At the heart of the matter is the autopsy conducted on Kaiser by Kenyan government pathologist A.O. Olumbe in the presence of seven observers.
Examining the massive head wound, Olumbe noted "stippling" on Kaiser's scalp caused by filler from the fatal shotgun shell. Quoting the medical reference book Gunshot Wounds, Olumbe wrote that the stippling, plus the absence of soot, indicated the 12-gauge shotgun could have been as far as two to three yards away when fired.
In other words, someone else could have killed Kaiser.
To challenge that implication, the FBI summoned Vincent J.M. Di Maio, author of Gunshot Wounds, and now medical examiner for Bexar County, Tex., which includes San Antonio. Di Maio did not see Kaiser's body, but reviewed the autopsy report (which he termed "very good") and 27 color photos from the morgue (which he termed "deficient in that there are no clear close-up photographs of the wound of the head").
Critics ask why that did not stop Di Maio from contradicting Olumbe, dismissing the absence of soot as inconclusive and noting that the stippling on Kaiser's scalp indicated a muzzle distance no greater than a yard.
Blood on the priest's pants, Di Maio said, indicated that he had lined up the gun behind his ear, then reached back to fire it. Based on what the FBI had told him about the priest's "erratic behavior" as well as the forensic evidence, "I would classify it as a self-inflicted shotgun wound," Di Maio concluded.
Others remain unconvinced, in part because of what Kenyan bishops termed the "rather difficult contortions" involved in shooting oneself in the back of the head. Carey, the FBI supervisor, said the report should have made clear the FBI's belief that Kaiser held the gun in front of him while pointing the barrel near his ear.
But Ling Kituyi, a general practitioner who witnessed the autopsy as head of the Independent Medico-Legal Unit, which specializes in human rights investigations, said she was equally bothered by evidence ignored in the report.
Kaiser's fingernail clippings, which the autopsy team specifically bagged for examination by the FBI lab, went unexamined. (Carey said the clippings were corrupted by being bagged together.) The report also failed to explain two bloodstains Kituyi called suspicious: a trail of blood running down the back of Kaiser's right hand, and bloody fingerprints above his right pants pocket.
If the blood on his hand had come from the fatal wound, gravity would have pulled it in a different direction given the position of his body, Kituyi said. As it is, the stains together suggest an earlier blow to the head, which the priest then clutched with his right hand.

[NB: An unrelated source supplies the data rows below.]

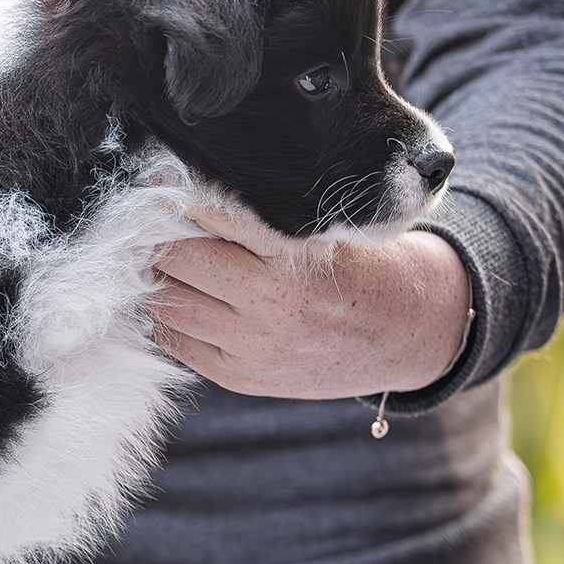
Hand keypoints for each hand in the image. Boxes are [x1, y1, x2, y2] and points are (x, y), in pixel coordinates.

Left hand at [147, 203, 471, 399]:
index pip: (211, 215)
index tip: (160, 185)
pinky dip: (169, 317)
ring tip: (169, 264)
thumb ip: (264, 215)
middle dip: (162, 239)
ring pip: (168, 302)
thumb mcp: (327, 230)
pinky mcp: (240, 377)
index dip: (176, 198)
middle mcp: (270, 302)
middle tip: (159, 228)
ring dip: (160, 279)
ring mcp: (252, 345)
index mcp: (293, 256)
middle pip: (177, 258)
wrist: (404, 335)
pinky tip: (184, 299)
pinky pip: (175, 342)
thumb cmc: (360, 268)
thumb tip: (186, 189)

She said that, on a body with no other wounds, evidence of the blow would have been destroyed by the shotgun blast.
"There must have been some bleeding before death, unless he shot himself and put his hand in his pocket," Kituyi said.
Carey said the stains were "generally consistent" with other blood spatter evidence indicating suicide.

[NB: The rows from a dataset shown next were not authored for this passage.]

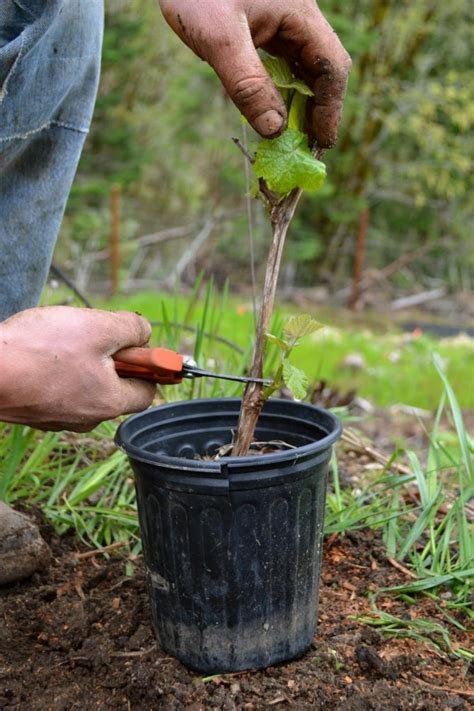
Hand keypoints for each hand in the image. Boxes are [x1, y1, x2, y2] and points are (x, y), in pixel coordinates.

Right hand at [0, 307, 155, 431]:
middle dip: (109, 356)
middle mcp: (86, 419)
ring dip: (80, 360)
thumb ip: (132, 329)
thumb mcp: (98, 327)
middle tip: (90, 334)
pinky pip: (59, 387)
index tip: (134, 343)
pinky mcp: (35, 410)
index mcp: (109, 403)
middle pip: (114, 386)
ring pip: (85, 384)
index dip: (147, 365)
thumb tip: (145, 334)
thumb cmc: (40, 350)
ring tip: (59, 341)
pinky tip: (39, 352)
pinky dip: (56, 369)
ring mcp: (57, 417)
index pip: (147, 392)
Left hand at [159, 0, 350, 146]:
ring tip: (288, 137)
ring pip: (301, 67)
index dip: (330, 110)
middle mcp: (297, 16)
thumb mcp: (219, 39)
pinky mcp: (262, 23)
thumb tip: (275, 131)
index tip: (320, 144)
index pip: (331, 68)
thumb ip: (248, 84)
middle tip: (304, 148)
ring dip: (297, 102)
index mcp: (300, 13)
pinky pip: (280, 61)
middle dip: (316, 110)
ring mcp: (281, 19)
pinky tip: (268, 108)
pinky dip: (279, 88)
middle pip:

Critics point out other omissions, including the lack of fingerprint or ballistics reports. The most common criticism, however, is that the FBI arrived at the crime scene three days after Kaiser's death. In reporting that there were no footprints or tire tracks indicating the presence of anyone but the victim, FBI officials acknowledged that they were relying on evidence gathered by Kenyan police, the very agency whose lack of credibility had made it necessary to call in the FBI.
There is no other official account of the crime scene, because the autopsy team was not allowed access to it. And although FBI officials called Kenyan police work at the scene adequate, the officers failed to retrieve all of the priest's remains. Two weeks after Kaiser died, a nun presented Kituyi with a skull fragment more than two inches square. The nun had wanted to keep it as a relic, as part of a campaign to make Kaiser a saint.

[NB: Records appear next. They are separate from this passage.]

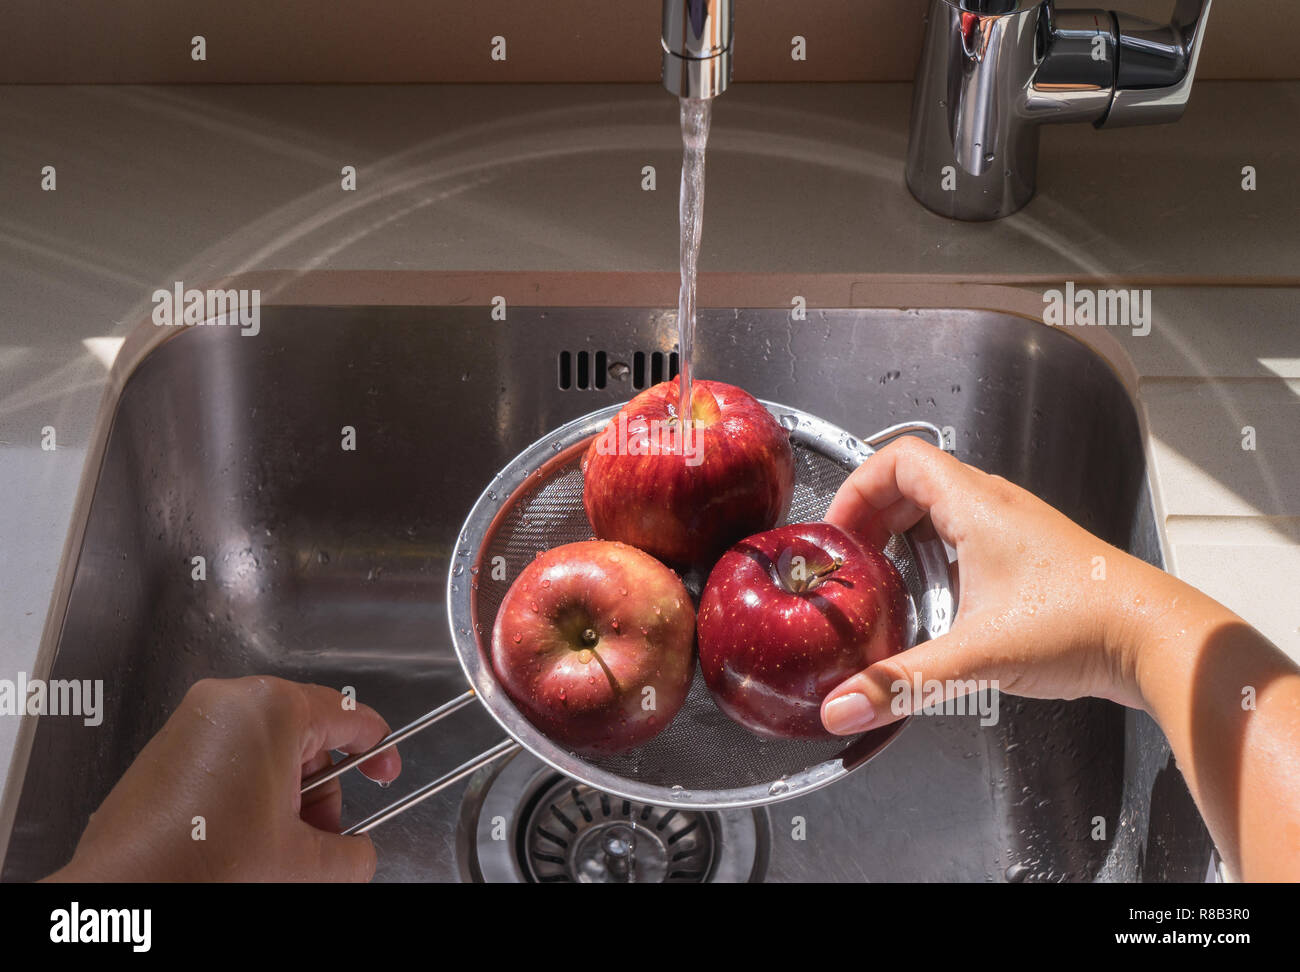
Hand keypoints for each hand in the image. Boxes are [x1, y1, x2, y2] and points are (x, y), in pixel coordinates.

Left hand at [45, 676, 400, 881]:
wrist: (127, 892)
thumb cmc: (201, 864)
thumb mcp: (304, 864)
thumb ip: (353, 854)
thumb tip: (358, 854)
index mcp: (272, 709)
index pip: (350, 715)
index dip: (379, 749)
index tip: (385, 772)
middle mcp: (229, 701)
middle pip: (307, 736)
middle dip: (322, 789)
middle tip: (321, 836)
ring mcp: (192, 721)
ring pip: (267, 748)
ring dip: (287, 796)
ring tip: (277, 845)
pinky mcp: (166, 748)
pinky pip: (229, 756)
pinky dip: (249, 792)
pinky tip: (245, 838)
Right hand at [819, 437, 1166, 733]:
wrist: (1157, 639)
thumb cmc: (1086, 625)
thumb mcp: (976, 656)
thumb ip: (901, 682)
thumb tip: (843, 706)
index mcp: (977, 506)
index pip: (898, 460)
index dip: (857, 488)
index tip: (838, 531)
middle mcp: (998, 506)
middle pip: (913, 482)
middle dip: (873, 515)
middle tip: (853, 557)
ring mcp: (1017, 528)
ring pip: (942, 509)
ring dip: (905, 534)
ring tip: (886, 576)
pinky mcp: (1031, 556)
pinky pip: (968, 536)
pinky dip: (938, 556)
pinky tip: (937, 602)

Embassy officials, who spoke on condition they would not be identified, said they do not expect the controversy to recede.
"The FBI was invited in because we thought he was murdered and we thought we were going to catch a big fish," said one embassy official. "We knew when the suicide theory reared its head that that was the worst possible outcome. The FBI does expect people to trust them. They're not prepared for the Kenyan mind-set that engages in conspiracies everywhere."